# Modelling and forecasting mixed frequency financial data

I was wondering if someone could provide some guidance to me. I would like to

1. Combine various financial data of mixed frequencies (some daily, weekly, some quarterly) to a composite index. I have been reading about MIDAS, but that seems to be high frequency to low frequency. Maybe I am missing something there.

2. Predict monthly forecasts of a time series using mixed frequency data (similar to the above).

MIDAS is useful when you have a low frequency series and you want to include high frequency data in the regression. So for instance, if you want to forecast quarterly GDP data and want to include daily S&P 500 data as a regressor instead of just using the quarter end value of S&P 500.

Usually we assume that the causality runs from S&P 500 to GDP. It becomes trickier when you start thinking about the impact of lagged GDP on S&P 500. You can usually get away with some kind of ad hoc adjustment like filling in the GDP growth rate for each daily period as equal to the quarterly growth rate, but it won't necessarily capture the relationship properly.

State space methods, such as Kalman Filters, are another common approach to handling mixed data series. The Philly Fed's ADS business conditions index and the literature on Nowcasting use this. It's a large, complicated literature that is probably beyond a small post to summarize. To get a general sense of the approach, they assume that the data is missing and then use Kalman Filters to estimate parameters given the missing data.

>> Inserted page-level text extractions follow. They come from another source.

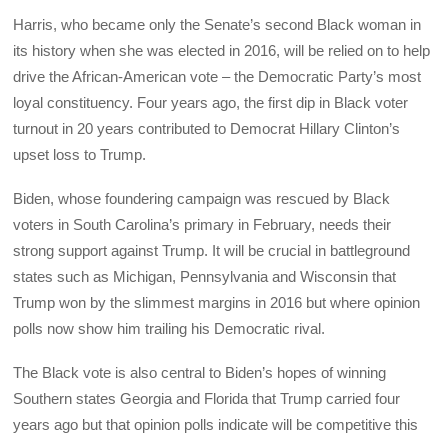
Harris, who became only the Senate’s second Black woman in
its history when she was elected in 2016, will be relied on to help
drive the African-American vote – the Democratic Party’s most
loyal constituency. Four years ago, the first dip in Black voter
turnout in 20 years contributed to Democrat Hillary Clinton’s
upset loss to Trump.
Biden, whose foundering campaign was rescued by Black
voters in South Carolina’s primary in February, needs their
strong support against Trump. It will be crucial in battleground
states such as Michigan, Pennsylvania and Wisconsin that
Trump won by the slimmest margins in 2016 but where opinion
polls now show him trailing his Democratic rival.
The Black vote is also central to Biden’s hopes of winning
Southern states Georgia and Florida that Trump carried four
years ago but that opinion polls indicate will be competitive this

Another approach is to use a combination of forecasting models. In the above S&P 500 and GDP example, you could use a daily forecasting model that includes GDP and a quarterly forecasting model that includes it. You can use the daily model to forecast iteratively out for the remainder of the quarter and then use the quarterly model thereafter. This approach could be made significantly richer with monthly models, etc.

With respect to your second question, the hard part is estimating the model. Once you have the model set up and estimate the parameters of it, forecasting is usually straightforward.

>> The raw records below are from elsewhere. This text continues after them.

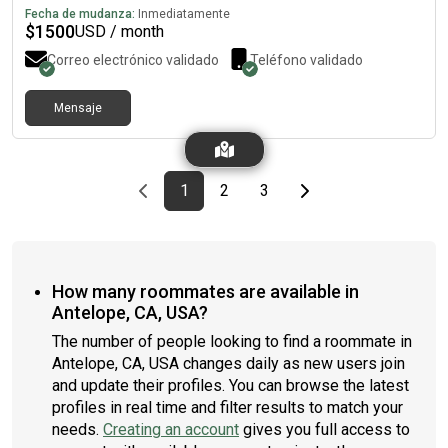
Fecha de mudanza:
Inmediatamente
$
1500
USD / month
Correo electrónico validado
Teléfono validado
Mensaje
Previous page
page
First page
page
page
Last page
Next page
1
2
3
How many roommates are available in
Antelope, CA, USA?
The number of people looking to find a roommate in
Antelope, CA, USA changes daily as new users join
and update their profiles. You can browse the latest
profiles in real time and filter results to match your
needs.
Creating an account
gives you full access to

• Thanks very much for your response John. The problem I found with the Kalman Filter is if you have many data series it requires a lot of parameterization. Do you have any literature showing the combination of forecasting models?
– qfd
Feb 26, 2016 at 21:49
• Very true. The literature on Nowcasting makes heavy use of this will tend to have some sort of underlying factor model (using PCA). It might require extra steps to get it working, but if you're interested in large-scale forecasts that's where you might start. On the combination of forecasting models, it's more of a heuristic that I've used. Maybe:ec.europa.eu/eurostat/documents/3888793/5838289/… or elib.mi.sanu.ac.rs/files/journals/yjor/15/yujorn15p103-109.pdf Would be useful
– John
Feb 27, 2016 at 1:16
• Thanks John. I was wondering if you had a worked example of the combination of forecasting models in R or matlab or if you could point me to something so i can work through an example.
– qfd
Feb 29, 2016 at 15:14
• @qfd I don't know of a programming example.
– John
Feb 29, 2016 at 16:20

To address the second question: I've done a couple of different things. When I did not care much about the result, I just took a straight line interpolation or fit a curve to make, for example quarterly into monthly. When I did care, and it was a lot of work, I found a monthly or weekly series similar to the lower frequency series, and used the changes in the higher frequency data to generate the lower. For example, although it's not what I did, but just for an example you could generate a weekly unemployment rate out of the monthly number by using the changes in the weekly claims numbers.

• Can you remove the line about MIDAS and being too lazy?
– John
Feb 26, 2016 at 20:37
• yes, thats a good idea but it becomes harder to figure out what high frequency data should be used to predict the low frequency data.
– qfd
Feb 26, 2016 at 21:51

MIDAS is quite general framework and for conditional mean prediction involving mixed frequencies, MIDAS models are easier to estimate than state-space models.

You can certainly predict low frequency target variable using high frequency predictor(s). If you have many, you can do forecast combinations. Matlab and R packages for MIDAS have many functionalities, including forecast combinations.